En un artículo clarividente titulado «Sobre tres modos católicos de ver la guerra española», publicado en 1937, Leonardo Castellani —haciendo gala, una vez más, de esa libertad intelectual que procura la fe, cuando es verdadera— empieza ofreciendo una «visión humana» de nuestra Guerra Civil, declarándose partidario de Franco: «La pura y simple humanidad del hombre le impone que, al ver dos riñendo, desee que uno gane, aunque no sea sino por amor de la paz o de las situaciones claras; y que no gane el peor». Pero a Castellani no le basta con esta mera «visión humana»; y lanza a continuación una «visión filosófica» que «considere también lo que hubo antes y lo que vendrá después, sacando consecuencias y enseñanzas». Y aquí Castellani afirma que «esta guerra tiene por lo menos una de sus raíces en la injusticia social»; y añade: «Toda esa sangre de cristianas venas (porque también marxistas españoles tienen sangre —y quizá algunos alma— de bautizados) ha sido reclamada ante Dios por una gran pirámide de pecados previos contra el pobre, de pecados contra el hermano, de pecados contra el débil, de pecados contra el niño, de pecados contra Dios. De pecados desos que dice la Escritura claman al cielo. Y no me parece imposible que en esa mole de pecados que ahora se lava en sangre estuviesen también representados algunos de los que ahora más vociferan. Este señalamiento de los pecados contra la justicia social —pecados que claman al cielo— como una de las raíces de la Guerra Civil me parece admirable, viniendo de alguien que no muestra rebozo alguno en proclamarse partidario de Franco. Pero aún Castellani ahonda más; y nos ofrece una tercera «visión teológica» de la guerra, preguntándose «por qué una parte del admirable pueblo español se puso de golpe a odiar a Dios, es decir los sacerdotes, monjas, templos, cálices, crucifijos, imágenes; las imágenes terrenas de Dios».

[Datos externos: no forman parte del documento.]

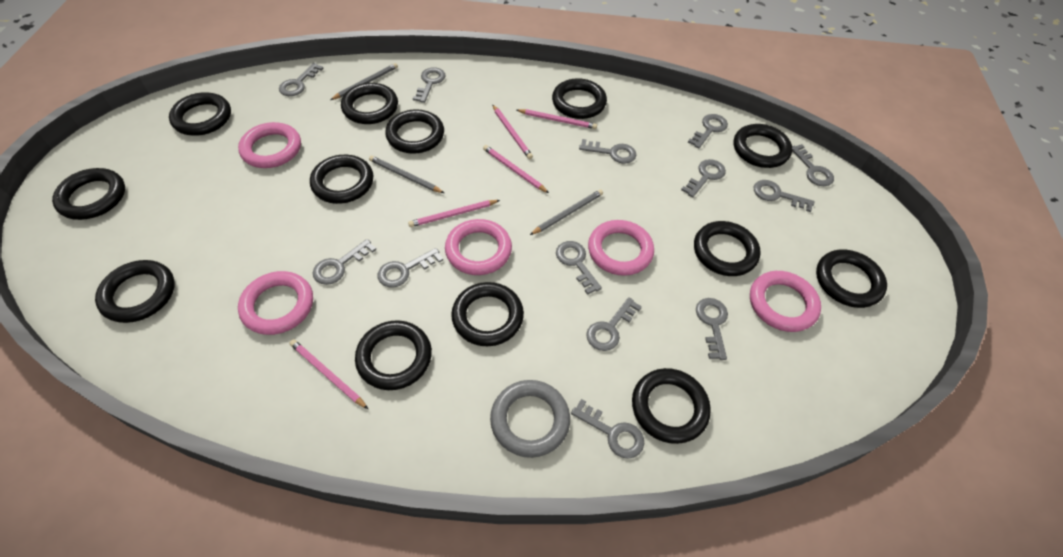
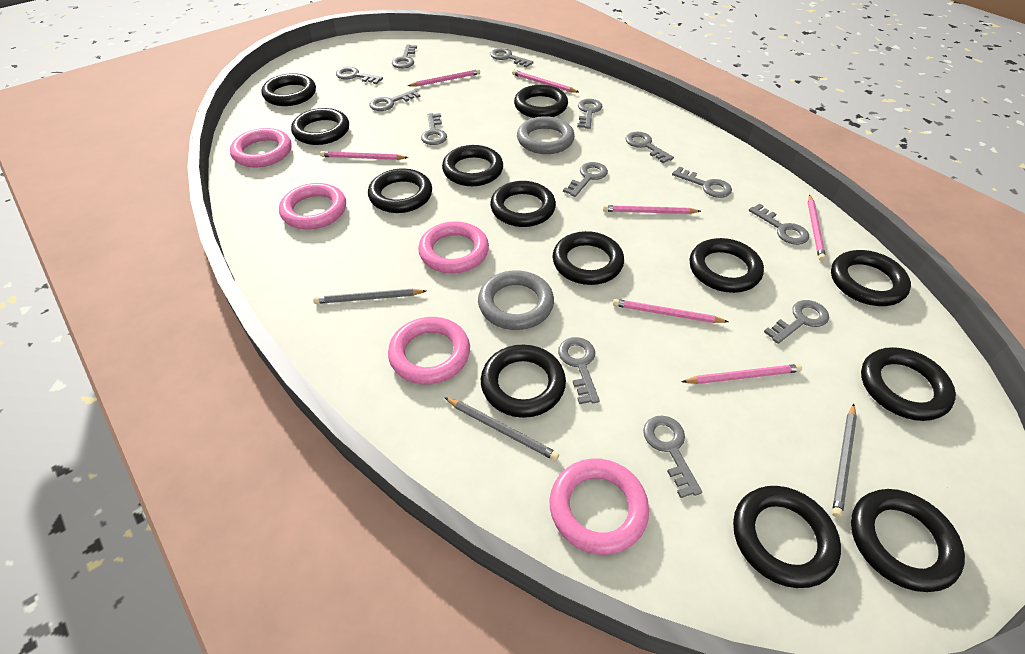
grey ring: [490,380,570,458] = 1 -> [478,270,554,330] [517,116,575,154] = 2
pink pencil: [289,339,368,409] [408,200,500,227] [483,145,549,193] [492,104,533,159] [517,109,597,129] = 5 -> [320,151,408,160] [408,69,480,87] [512,70,579,93] [603,205,701,214] [613,299,728,323] [682,364,802,384] [808,195,826,261] = 7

No basta, a juicio de Castellani, con decir que «los rusos se lo enseñaron», ni siquiera con añadir que a los rusos se lo enseñó Satán. «¿Quién soltó a Satán?», se pregunta Castellani. Y entre las causas que soltaron a Satán, Castellani menciona una enfermedad de la fe: el fariseísmo, una «esclerotización de lo religioso» o «traspaso de la mística en política», que acaba convirtiéndose en «odiosa y criminosa hipocresía, mezcla de orgullo, ambición, avaricia, mentira, impiedad y dureza, con infinidad de grados medios: aulicismo, curialismo, clericalismo, ritualismo, fachadismo o religión de aparato, ambicioncilla, intriguilla eclesiástica, etcétera». El odio al fariseísmo, nos recuerda Castellani, fue empresa personal que Cristo cargó sobre sus espaldas, a sabiendas de que le costaría la vida, sin desdeñar la invectiva —raza de víboras, sepulcros blanqueados— y la fusta; y tiene que ser empresa que prosiga la Iglesia, «poniendo la misericordia y la justicia por encima de las ceremonias», para mantener vivo el corazón de la religiosidad, para no favorecer ese odio a Dios que en los años de la Guerra Civil alcanzó cúspides de inhumanidad y bestialismo.
En este combate contra el fariseísmo la Iglesia se juega mucho; sobre todo en épocas como la nuestra, en que la injusticia social —pecado que clama al cielo— vuelve a campar por sus fueros. De esta preocupación nos dio ejemplo Juan Pablo II, con obras tan preclaras como la encíclica Laborem exercens, de cuya proclamación acaban de cumplirse treinta años. Sorprende que no se haya aprovechado este aniversario para refrescar las inequívocas enseñanzas de justicia social que en dicha encíclica se contienen; y es que el veneno sutil del fariseísmo sigue haciendo de las suyas.